About The Author
Zillah Bethell was born in a leprosy hospital in Papua New Guinea, spent her childhood barefoot playing in the jungle, and didn't own a pair of shoes until she came to the UK when she was eight. She was educated at Oxford University and now lives in Wales with her family. Zillah has written three adult novels for a small Welsh press.
Her first children's book, A Whisper of Horses is a lyrical journey of discovery across a reimagined Great Britain, ruled by the menacing Minister. When her mother dies, Serendipity sets out on a quest to find the beautiful horses she's always dreamed of, but the journey is hard beyond imagining and will test her endurance, her will and her beliefs.
Exclusively for Foyles, we talked to Zillah about inventing a language and a caste system, how children have an innate moral compass and the challenge of balancing ethics, nature and technology.
Questions & Answers
Was there a particular reason why you chose horses as the impetus for Serendipity’s search, as opposed to any other creature?
Growing up in New Guinea I saw no horses so they became almost mythical creatures to me, I suppose. Even their colour names – strawberry roan, palomino, chestnut, dapple grey – I found to be beautiful. It’s also interesting that horses have been used to progress human development, possibly more so than any other animal.
English is not your first language. How difficult was it therefore, to tweak the language just enough to suggest how English had changed, become degraded, in the future where your novel is set?
I grew up learning both English and Ewa ge (the language of the sea people). Many people also spoke Pidgin English, which is a mixture of German, English and Australian. For example, you might hear ‘dispela truck is buggerup tru’ meaning ‘this heavy goods vehicle is not working correctly’! Initially I wanted the language in the novel to be more obfuscating but decided it would ultimately become too frustrating for the reader.

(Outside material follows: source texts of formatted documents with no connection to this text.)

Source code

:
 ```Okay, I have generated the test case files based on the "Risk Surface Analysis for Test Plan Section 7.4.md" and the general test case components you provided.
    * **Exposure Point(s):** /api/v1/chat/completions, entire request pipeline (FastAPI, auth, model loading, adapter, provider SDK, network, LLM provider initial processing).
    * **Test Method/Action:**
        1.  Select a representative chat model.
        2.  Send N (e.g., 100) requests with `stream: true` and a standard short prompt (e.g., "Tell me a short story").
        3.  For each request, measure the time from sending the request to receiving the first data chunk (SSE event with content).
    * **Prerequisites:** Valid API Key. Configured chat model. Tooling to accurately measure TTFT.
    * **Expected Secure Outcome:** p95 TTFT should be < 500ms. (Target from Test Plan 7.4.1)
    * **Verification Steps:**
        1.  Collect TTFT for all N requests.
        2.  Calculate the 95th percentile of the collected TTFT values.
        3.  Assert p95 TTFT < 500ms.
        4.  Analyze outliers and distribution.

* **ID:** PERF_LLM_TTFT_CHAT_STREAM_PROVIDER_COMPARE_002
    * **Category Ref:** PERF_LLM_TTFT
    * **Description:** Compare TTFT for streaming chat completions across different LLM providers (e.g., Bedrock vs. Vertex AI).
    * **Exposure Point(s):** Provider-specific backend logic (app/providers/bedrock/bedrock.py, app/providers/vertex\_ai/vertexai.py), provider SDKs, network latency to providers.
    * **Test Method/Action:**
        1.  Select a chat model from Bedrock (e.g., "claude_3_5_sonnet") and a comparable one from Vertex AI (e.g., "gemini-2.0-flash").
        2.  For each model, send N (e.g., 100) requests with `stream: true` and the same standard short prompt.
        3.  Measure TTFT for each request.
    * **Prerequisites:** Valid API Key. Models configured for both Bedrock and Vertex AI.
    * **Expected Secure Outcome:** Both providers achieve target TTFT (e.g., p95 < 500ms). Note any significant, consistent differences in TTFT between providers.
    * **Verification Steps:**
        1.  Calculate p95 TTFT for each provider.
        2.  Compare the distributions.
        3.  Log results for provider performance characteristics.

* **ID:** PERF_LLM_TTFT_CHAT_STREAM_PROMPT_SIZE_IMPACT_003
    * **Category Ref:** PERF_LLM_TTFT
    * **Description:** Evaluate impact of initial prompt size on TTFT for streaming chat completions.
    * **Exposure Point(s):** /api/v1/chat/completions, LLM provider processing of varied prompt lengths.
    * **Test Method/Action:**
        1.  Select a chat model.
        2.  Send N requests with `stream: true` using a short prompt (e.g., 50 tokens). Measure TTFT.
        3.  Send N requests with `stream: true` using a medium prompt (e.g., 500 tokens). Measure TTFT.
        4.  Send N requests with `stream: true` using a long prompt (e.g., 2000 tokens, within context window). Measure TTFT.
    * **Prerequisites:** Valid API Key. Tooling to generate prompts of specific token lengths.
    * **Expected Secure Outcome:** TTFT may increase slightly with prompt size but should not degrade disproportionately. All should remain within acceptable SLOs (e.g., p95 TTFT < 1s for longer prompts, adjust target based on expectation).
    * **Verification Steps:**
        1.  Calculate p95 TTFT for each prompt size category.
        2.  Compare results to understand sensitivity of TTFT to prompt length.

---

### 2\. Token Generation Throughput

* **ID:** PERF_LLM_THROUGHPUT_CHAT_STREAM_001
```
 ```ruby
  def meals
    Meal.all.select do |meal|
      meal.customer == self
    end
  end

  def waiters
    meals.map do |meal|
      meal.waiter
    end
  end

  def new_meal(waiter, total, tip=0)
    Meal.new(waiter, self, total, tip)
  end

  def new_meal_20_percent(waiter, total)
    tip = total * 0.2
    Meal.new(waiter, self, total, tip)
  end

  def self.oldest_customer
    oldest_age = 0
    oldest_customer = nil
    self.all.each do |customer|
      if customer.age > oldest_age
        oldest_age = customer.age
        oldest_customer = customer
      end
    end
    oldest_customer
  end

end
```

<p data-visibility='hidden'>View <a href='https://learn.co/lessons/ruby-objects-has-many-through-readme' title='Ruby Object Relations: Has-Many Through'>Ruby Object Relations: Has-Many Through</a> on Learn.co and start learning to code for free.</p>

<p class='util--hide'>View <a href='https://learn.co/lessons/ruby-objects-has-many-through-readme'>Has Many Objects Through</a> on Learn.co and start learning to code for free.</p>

You invent a kind of caste system, with Aus (gold), Cu (silver) and Pb (lead). This is an extreme version but do you think society is getting ever more polarised?
Yes, indeed. I feel that society is becoming more polarised. The outcome of the recent EU referendum seems to support this idea. I think that society is better off than it used to be, but the disparity between the richest and the poorest still remains. But, then again, compared to many other countries we are ridiculously spoilt.
Serendipity has a strong and true moral compass, as ultimately, does her friend,Tab. Do you think this is actually a quality innate in children – given that neither of them had parents to guide them – or is this what marks them out?
I think this is innate in children. Their moral compass goes false if they are neglected or abused in some way. Like horses turn bad for the same reasons. Luckily I believe this process can be reversed with time and great care.
Do you think that children will take to heart what the Wizard says about people having lived through technology and become ‘static, unthinking, blinkered automata’. How do we prevent this happening to our young?
Technology is both a wonderful and a dangerous thing. We can access the whole world and everything feels possible. Yet, on the other hand, we become frustrated when things don’t come to fruition or go our way. We have to ensure that technology enhances our life as opposed to becoming our life. I think one of the greatest issues that mankind faces is how to balance ethics, nature and technology.
Did you feel conscious of having to tell your story in a particular way, to meet the needs of your technology-savvy if not obsessed, audience, a profoundly different readership than say, even 20 years ago?
I was conscious of readers’ expectations and I suppose I wanted to undercut them. Let’s just say the book is a little pause button!
Do you agree with Serendipity, that more than anything it’s important to act: ‘I hadn’t just stood there and waited for things to wash over me like the pebbles on the beach.’?
Absolutely. The story is concerned with the idea that trying is everything and that the end result doesn’t always matter. There is never any point in not trying.
Although there are lots of lessons for young readers to take away from your novel, it is also extremely exciting and full of action, suspense and surprises. Did you plot the main events at the outset or were you sometimes as surprised as your characters at the turn of events?
Stories and characters are like wind-up toys. You wind 'em up and off they go. If they look like they’re about to fall off the table it’s my job to catch 'em.
You were born in a leprosy hospital in Papua New Guinea. Can you say something about how this experience has shaped your life and perhaps found its way, however obliquely, into your novel?
Papua New Guinea made me intensely aware of the natural environment. I can’t be too far away from the sea – it is a second heartbeat for me. Cities are good to visit but I couldn’t live in one. Maybe this strayed into the feel of the book.
Can you say anything about what you’re working on next?
I’ve wound up a robot called Paragon who knows the Latin name for bluebell, a boy called Auden Dare who wears a magnifying glass around his neck and a girl called Vivi Rookmini who owns an orrery. We’ll have to see where they end up.